Epistemic Insouciance

Epistemic Insouciance

Dictionary.com defines insouciant as free from concern, worry or anxiety; carefree; nonchalant. To be epistemic insouciant then is to be carefree or nonchalant regarding knowledge. Epistemic insouciance can be characterized as a lack of concern regarding accurate information, true beliefs, and verifiable knowledge. Whether you know something or not, whether what you think you know is correct or not is of little concern.
In Vices of the Mind, Quassim Cassam writes the following about epistemic insouciance:
“Epistemic insouciance means not really caring about any of this [whether claims are grounded in reality or the evidence] and being excessively casual and nonchalant about the challenge of finding answers to complex questions, partly as a result of a tendency to view such questions as much less complex than they really are.”
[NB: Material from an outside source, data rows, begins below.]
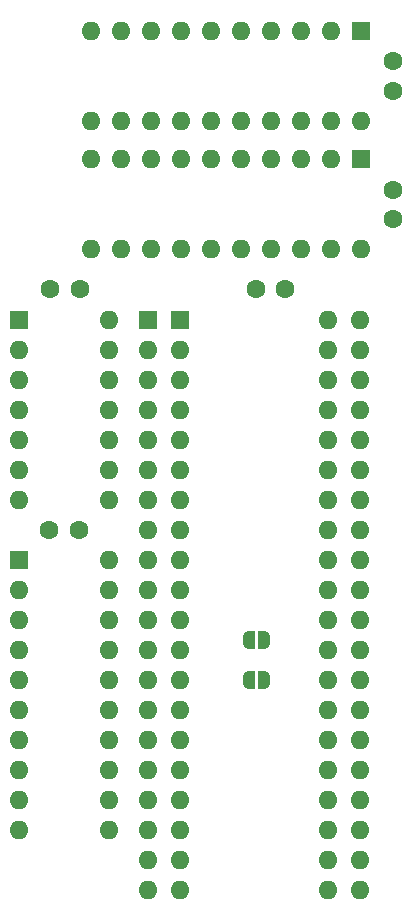
<source format=gbr>
%TF.GenerationSoftware,KiCad,Pcbnew,8.0.2*%
%TF.CreationDate,2024-06-14T23:34:29+02:00*%
%TF.ProjectId,MOS6566_Adapter,4d4f5336-3536-4365-9f41-646170746572,rev?*%
%TF.SameCoordinates,Original*%
%TF.FileFunction,Soldermask,Bot*%
%TF.FilePolarity,Negative*%
%FSLAX46Y46*%
G04 Gerber Fmt 4.6, Leading zero omitted, Abs format (unit mm)*
G04 Created by KiCad (PCBNEW 8.0.2) date 2024-06-14 23:34:29*
%MOMM*%
%LPD*%
G01*
G04 APERTURE LIST*
G04 Aperture macros list*
%AMFreePoly0*
4,1,19,0.500000,-0.750000,0.000000,-0.750000,0.000000,-0.744911,-0.071157,-0.744911,-0.207708,-0.704816,-0.327430,-0.627875,-0.420627,-0.520320,-0.479746,-0.390866,-0.500000,-0.250000,-0.500000,0.250000,-0.479746,0.390866,-0.420627,0.520320,-0.327430,0.627875,-0.207708,0.704816,-0.071157,0.744911,0.000000,0.744911,0.000000,0.750000,0.500000,0.750000,0.500000,-0.750000,0.500000,-0.750000,
$1*%
%AMFreePoly1*
4,1,19,0.000000,0.744911,0.071157,0.744911,0.207708,0.704816,0.327430,0.627875,0.420627,0.520320,0.479746,0.390866,0.500000,0.250000,0.500000,-0.250000,0.479746,-0.390866,0.420627,-0.520320,0.327430,-0.627875,0.207708,-0.704816,0.071157,-0.744911,0.000000,-0.744911,0.000000,-0.750000,-0.500000,-0.750000,-0.500000,0.750000,0.000000,0.750000,0.000000,0.744911,0.000000,0.744911,
$1*%
G04 Aperture macros list end*
%ADD10C,1.600000*%
%ADD11R,1.600000X1.600000*%
%ADD12O,1.600000X1.600000*%
%ADD13FreePoly0,0.000000*%
%ADD14FreePoly1,0.000000*%
G04 APERTURE END LIST*
D10*
%TO.C,C5*%
X125100000Y-52300000D03*
X127600000Y-52300000D03*
%TD*%
%TO.C,C3*%
X107700000Y-52300000D03*
X110200000Y-52300000D03*
%TD*%
%TO.C,C1*%
X136700000Y-46400000D03*
X136700000Y-43900000D03*
%TD*%
%TO.C,C2*%
X136700000Y-35500000D03*
X136700000Y-33000000D03*
%TD*%
D11*
%TO.C,U3*%
X105100000Y-54880000D03*
D12*
X105100000Y-57420000D03*
X105100000Y-59960000D03*
X105100000Y-62500000D03*
X105100000Y-65040000D03*
X105100000Y-67580000D03*
X105100000Y-70120000D03*
X112720000Y-70120000D03*
X112720000Y-67580000D03*
X112720000Y-65040000D03*
X112720000Y-62500000D03*
X112720000Y-59960000D03*
X112720000Y-57420000D03*
X112720000Y-54880000D03*
%TD*%
D11*
%TO.C,U2*%
X116000000Y-54882000D03*
D12*
X116000000Y-57422000D03*
X116000000Y-59962000D03*
X116000000Y-62502000D03*
X116000000Y-65042000D03*
X116000000Y-67582000D03*
X116000000Y-70122000D03*
X116000000Y-72662000D03*
X116000000Y-75202000D03*
X116000000Y-77742000D03*
X116000000Y-80282000D03*
X116000000Y-82822000D03*
X116000000Y-85362000D03*
X116000000Y-87902000D03*
X116000000Y-90442000D03*
X116000000Y-92982000D03*
X116000000Y-95522000D03*
X116000000Y-98062000D03*
X116000000Y-100602000D03*
X116000000Y-103142000D03*
X131240000Y-103142000D03*
X131240000Y-100602000D03*
X131240000Y-98062000D03*
X131240000Y-95522000D03*
X131240000Y-92982000D03*
X131240000Y-90442000D03*
X131240000Y-87902000D03*
X131240000Y-85362000D03*
X131240000Y-82822000D03*
X131240000Y-80282000D03*
X131240000Y-77742000D03*
X131240000Y-75202000D03*
X131240000Y-72662000D03*
X131240000Y-70122000D03*
X131240000Y-67582000D03*
X131240000Y-65042000D03*
X131240000Y-62502000D03*
X131240000Y-59962000D03*
X131240000Y-57422000D03*
X131240000Y-54882000D03*
%TD*%
D11*
%TO.C,U6*%
X134011500Y-41280000D03*
D12*
X131471500Y-41280000D03*
X128931500Y-41280000D03*
X126391500Y-41280000D03*
X123851500Y-41280000D03*
X121311500Y-41280000D03*
X118771500Y-41280000D03*
X116231500Y-41280000D03*
X113691500Y-41280000D03*
X111151500Y-41280000D03*
X111151500Y-48900000D03*
X113691500Y-48900000D03*
X116231500Y-48900000D03*
X118771500Y-48900000D03*
X121311500Y-48900000D03*
X123851500Y-48900000D03*
X126391500Y-48900000D03*
X128931500Y-48900000D03*
X131471500Y-48900000D03*
X134011500Y-48900000D03*
%TD*%
D11*
%TO.C,U5*%
X105084000Y-75250000D03*
D12*
X105084000Y-77790000D03*
X105084000Y-80330000D03*
X105084000Y-82870000D03*
X105084000Y-85410000D03*
X105084000Y-87950000D03*
X105084000Y-90490000D03*
X105084000Y-93030000D03*
X105084000Y-95570000D03*
X105084000Y-98110000D03*
X112704000Y-98110000D03*
X112704000Y-95570000D03*
X112704000Y-93030000D03*
X112704000Y-90490000D03*
X112704000Y-87950000D03*
X112704000Y-85410000D03*
X112704000Y-82870000D03*
X112704000Y-80330000D03*
X112704000Y-77790000D03*
X112704000Y-75250000D03*
%TD*%
D11*
%TO.C,U1*%
X118660000Y-54882000D03*
D12*
X118660000Y-57422000D03*
X118660000Y-59962000D03*
X118660000Y-62502000D03*
X118660000Y-65042000D03*
X118660000Y-67582000D03*
X118660000Y-70122000D03*
X118660000Y-72662000D03*
X118660000Y-75202000D03*
X118660000Y-77742000D03*
X118660000Y-80282000D03*
X118660000Y-82822000D03*
X118660000Y-85362000D03*
X118660000Y-87902000D03*
X118660000Y-90442000D03*
X118660000Y-92982000D03*
X118660000Y-95522000D03*
X118660000Y-98062000D03*
X118660000Y-100602000D03*
X118660000Y-103142000D03*
X133900000Y-103142000D03*
X133900000Y-100602000D03*
X133900000Y-98062000D03*
X133900000Y-95522000D03*
X133900000Y-92982000D03*
X133900000Y-90442000D03*
X133900000Y-87902000D03*
X133900000Y-85362000D03*
X133900000Y-82822000D03*
X133900000Y-80282000D03*
X133900000Y-77742000D03*
X133900000Y-75202000D03*
X133900000Y-72662000D03*
X133900000Y-70122000D03*
X133900000Y-67582000D03*
X133900000Y-65042000D03*
X133900000Y-62502000D03*
X133900000Y-59962000D03*
X133900000Y-57422000D03*
X133900000Y-54882000D03*
%TD*%
D10*
%TO.C,C4*%
X107600000Y-72700000D03*
X110100000Y-72700000D03*
%TD*%
D11*
%TO.C,U4*%
X134007500Y-30430000D03*
D12*
X131467500Y-30430000D03*
X128927500Y-30430000D03*
X126387500Y-30430000D03*
X123847500Y-30430000D03*
X121307500Y-30430000D03*
X118767500Y-30430000D03*
X116227500Y-30430000D03*
X113687500Y-30430000D03*
X111147500Y-30430000D03*
X111147500Y-38050000D03*
X113687500Y-38050000D03*
X116227500Y-38050000D03*
X118767500Y-38050000D03*
X121307500Y-38050000D03*
X123847500Y-38050000D03*
X126387500Y-38050000D03*
X128927500Y-38050000D03*
X131467500Y-38050000D03*
X134007500Y-38050000D03*
%TD*%
D13*
%TO.C,JP2*%
X124500000Y-85400000D03*
D14*
X125800000Y-85400000D03*
%TD*%
D13*
%TO.C,JP1*%
X124500000Y-82000000D03*
D14*
X125800000Y-82000000D03*
%TD*%
M02*

</source>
Cassam continues to define epistemic insouciance as an attitude vice, different from other epistemic vices in the book that he characterizes as thinking style vices or character trait vices. To demonstrate how it becomes an attitude vice, Cassam uses reporting from the Brexit campaign to demonstrate how a lack of concern over evidence and the impact of complex questions reflected an epistemically insouciant attitude. According to Cassam, reports indicated that Boris Johnson, current British Prime Minister, did not care much about the actual outcomes of the vote on remaining in or leaving the European Union. Johnson eventually wrote an article supporting the decision to leave, but he reportedly had an article written supporting the decision to remain had that option won in general election. His interests were in supporting the winning position, not in the hard work of trying to determine which side he should support and what the actual social, financial, and future impacts of the choices would be. He didn’t care about the evidence and information surrounding the decision, but rather that he looked like he was on the right side.
Epistemic insouciance is not limited to politicians. We can all be guilty of epistemic insouciance, and in some ways we cannot move through the world without it. At the moment, I need to make a decision regarding a transmission repair for a vehicle of mine. I have a lot of important concerns at the moment outside of this vehicle’s transmission. I have a lot of responsibilities and items that require my focus that I think are more important than the transmission issue. I am not interested in really evaluating any evidence to support the decision I eventually make for repairing the transmission or just getting rid of the vehicle. If I were not epistemically insouciant on this issue, I would research the costs more thoroughly, try to understand how much usage I can get out of the vehicle if I repair it, and consider alternatives such as what it could be sold for and what I would spend for a better vehicle. However, this is a lot of work for an item that is not a major concern for me at the moment. I can save the mental energy and attention for more important issues.
Our minds are limited. We cannot be experts in all areas and all decisions that we have to make. Some degree of epistemic insouciance is sometimes necessary, even if it can be financially costly. However, it is important that we recognize when we are being epistemically insouciant and that we try to understand the risks associated with this attitude in our decisions. We should ensure that we are not epistemically insouciant on the most important decisions in our lives, and we should try to clear out the mental clutter and habits that may make us epistemically insouciant on those important issues.